There’s little to say about Gabrielle Bonheur “Coco” Chanel that hasn’t already been said, or made into four critically acclaimed films, or a Broadway musical. Considered one of the most influential people of the 20th century, French designer Coco Chanel was the founder and namesake of the iconic Chanel brand. Her brand and her vision are often credited with establishing progressive feminine fashion.
Aligned with the zeitgeist of the women’s liberation movement in the first world war, Coco Chanel ascended to prominence by doing away with the traditional corseted silhouette; instead replacing it with sportive, casual, chic wear.

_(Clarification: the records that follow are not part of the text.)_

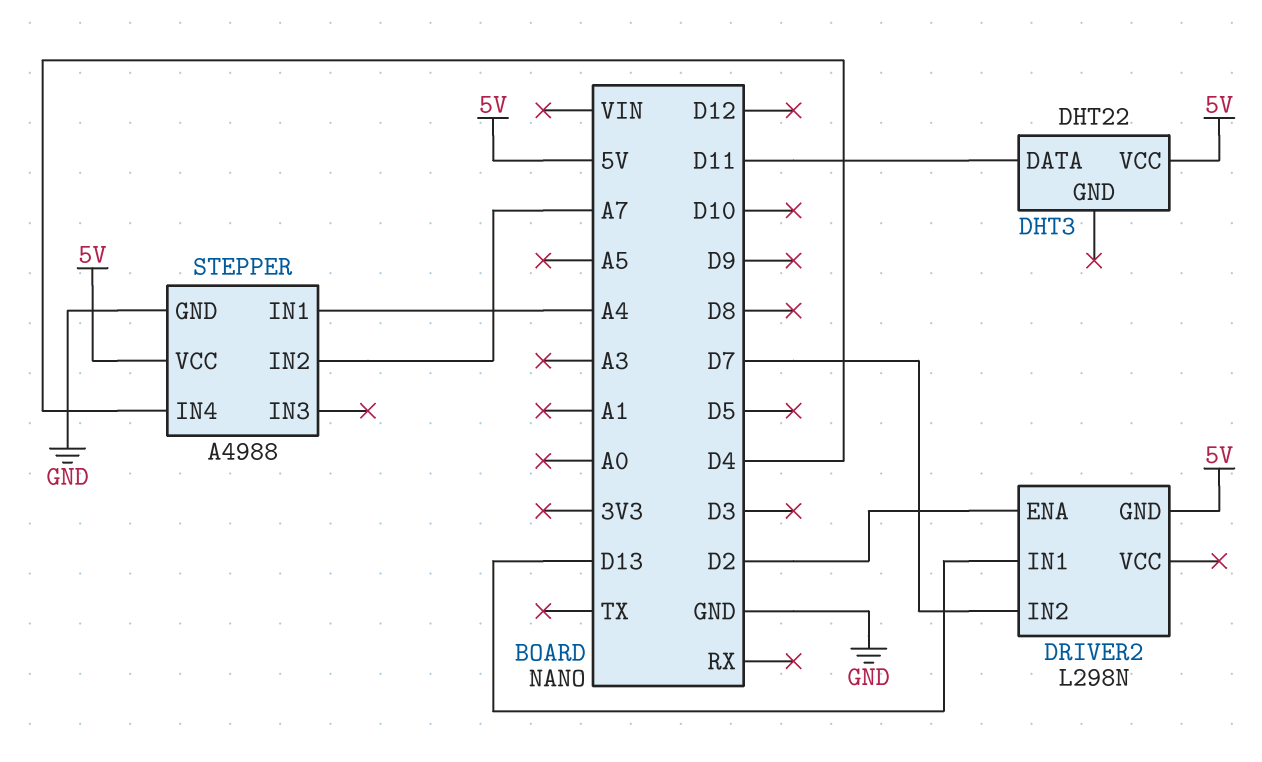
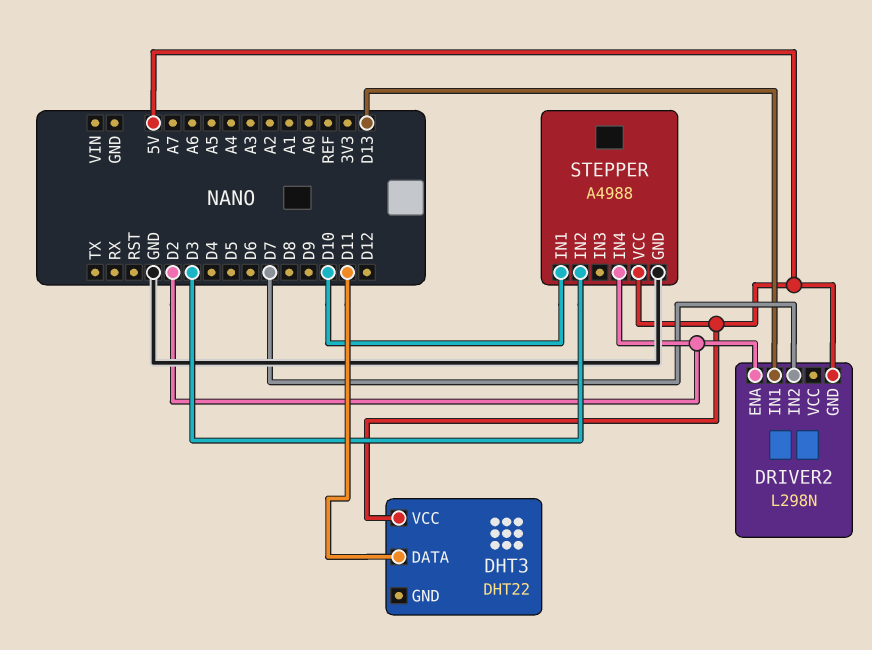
STEPPER pin IN1: A4 -> D10
STEPPER pin IN2: A7 -> D3
STEPPER pin IN4: D4 -> D2

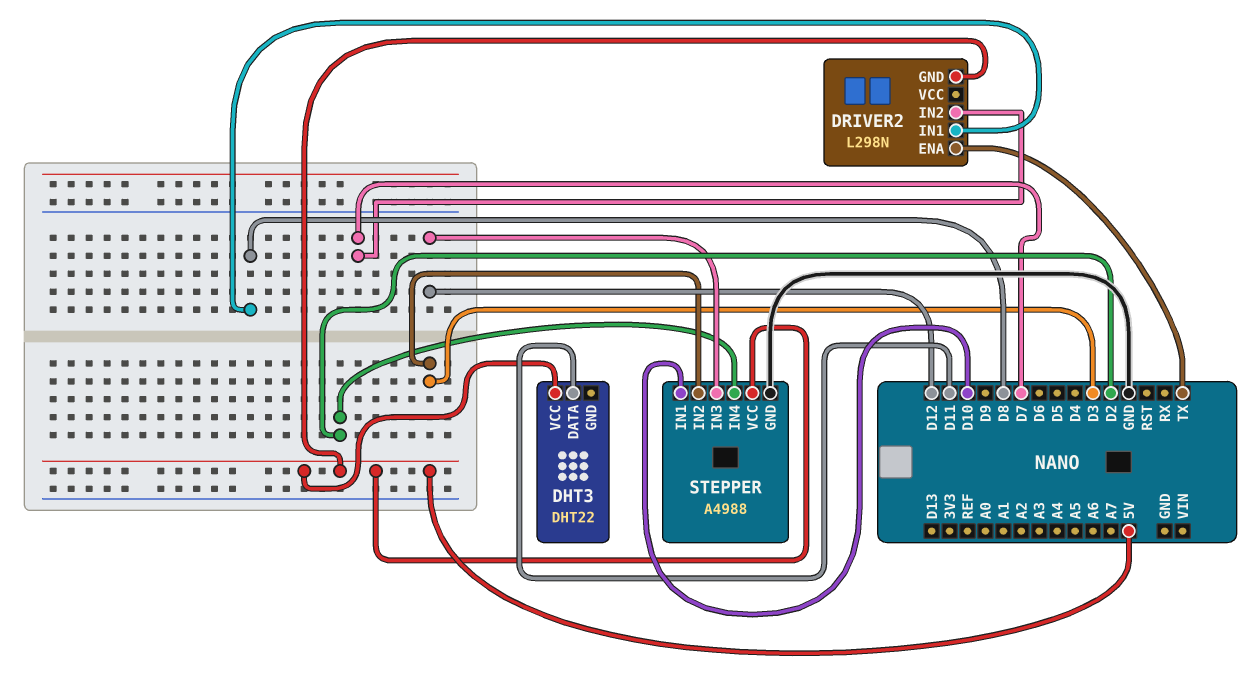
DRIVER2 pin ENA: D2 -> TX
DRIVER2 pin IN1: D13 -> D8
STEPPER pin IN3: none -> D12

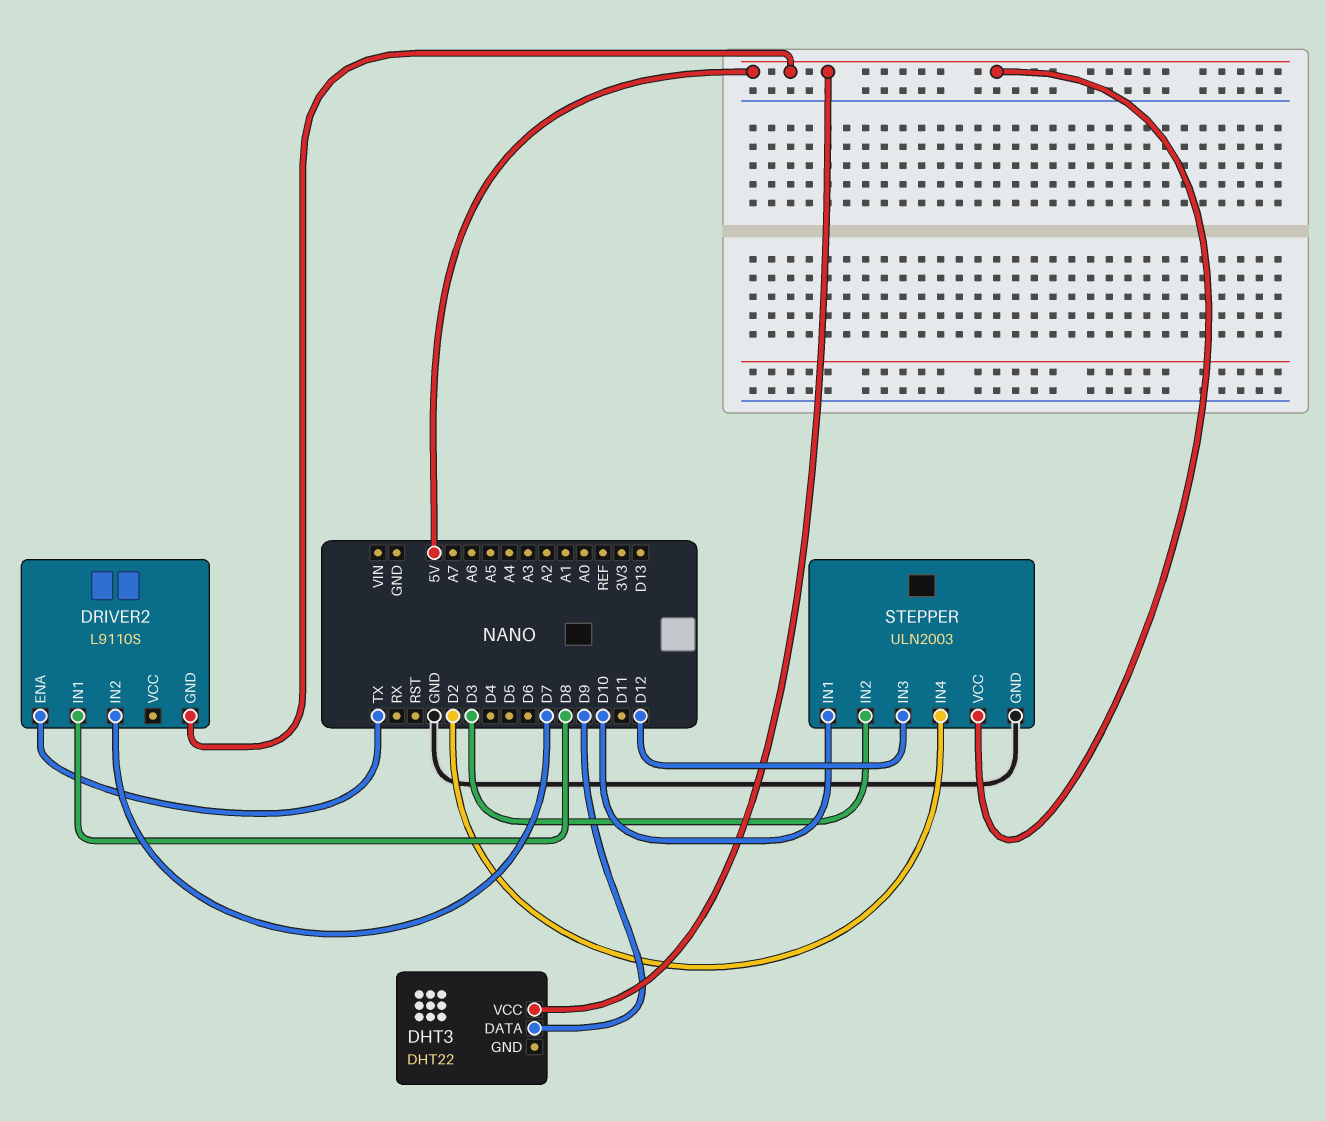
DHT3 pin DATA: D11 -> D9
DRIVER2: L298N -> L9110S
STEPPER: A4988 -> ULN2003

Many of her concepts are still part-and-parcel of the Chanel experience today. For instance, the interlocking, instantly recognisable CC monogram has been used since the 1920s.
Many aspects of Coco Chanel’s legacy epitomise the Chanel brand: the elegant and effortless Chanel bouclé (buckled tweed) jackets, the 2.55 handbag, the Breton top, the two-tone pumps and designer perfumes, to name a few.
But much of her mark on fashion can be seen in our everyday fashion choices. Because of her dynamic, enlightened approach, women now embrace trousers as a viable style option; jersey, a fabric once exclusively used for men’s underwear, is being used for comfort and breathability in dresses worldwide; and the colour black can finally be worn on days other than a funeral.